[Scene geometry reasoning data]
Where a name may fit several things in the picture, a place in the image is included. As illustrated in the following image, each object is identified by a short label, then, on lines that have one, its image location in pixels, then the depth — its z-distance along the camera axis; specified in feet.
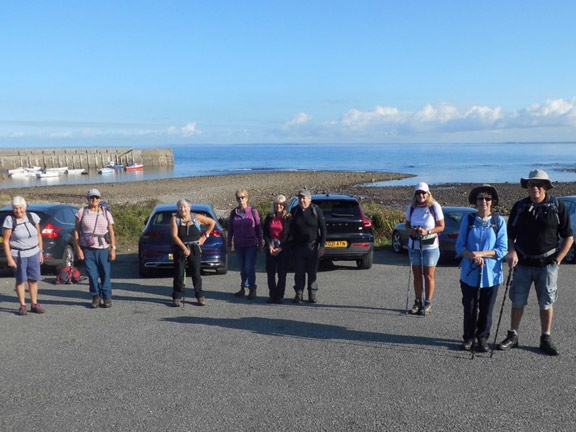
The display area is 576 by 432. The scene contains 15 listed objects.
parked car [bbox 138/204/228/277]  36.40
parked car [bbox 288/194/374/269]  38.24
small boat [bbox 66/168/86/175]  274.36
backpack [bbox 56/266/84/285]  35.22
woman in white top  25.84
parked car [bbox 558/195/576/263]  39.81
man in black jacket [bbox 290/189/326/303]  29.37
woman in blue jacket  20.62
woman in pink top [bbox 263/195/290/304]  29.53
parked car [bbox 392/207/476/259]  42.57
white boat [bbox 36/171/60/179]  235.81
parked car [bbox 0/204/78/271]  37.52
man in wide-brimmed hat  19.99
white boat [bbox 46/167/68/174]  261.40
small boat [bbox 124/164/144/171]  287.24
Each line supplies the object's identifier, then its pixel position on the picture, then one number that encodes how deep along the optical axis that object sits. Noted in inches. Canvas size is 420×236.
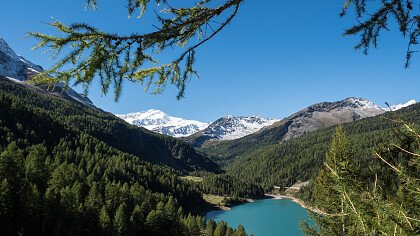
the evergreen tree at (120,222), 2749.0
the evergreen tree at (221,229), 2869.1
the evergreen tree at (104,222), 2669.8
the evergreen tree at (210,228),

#### EXERCISE DESCRIPTION
Reply with nothing but the number of lines in the data above that contain "axis".

#### RESULT FOR THIS EXERCISE
2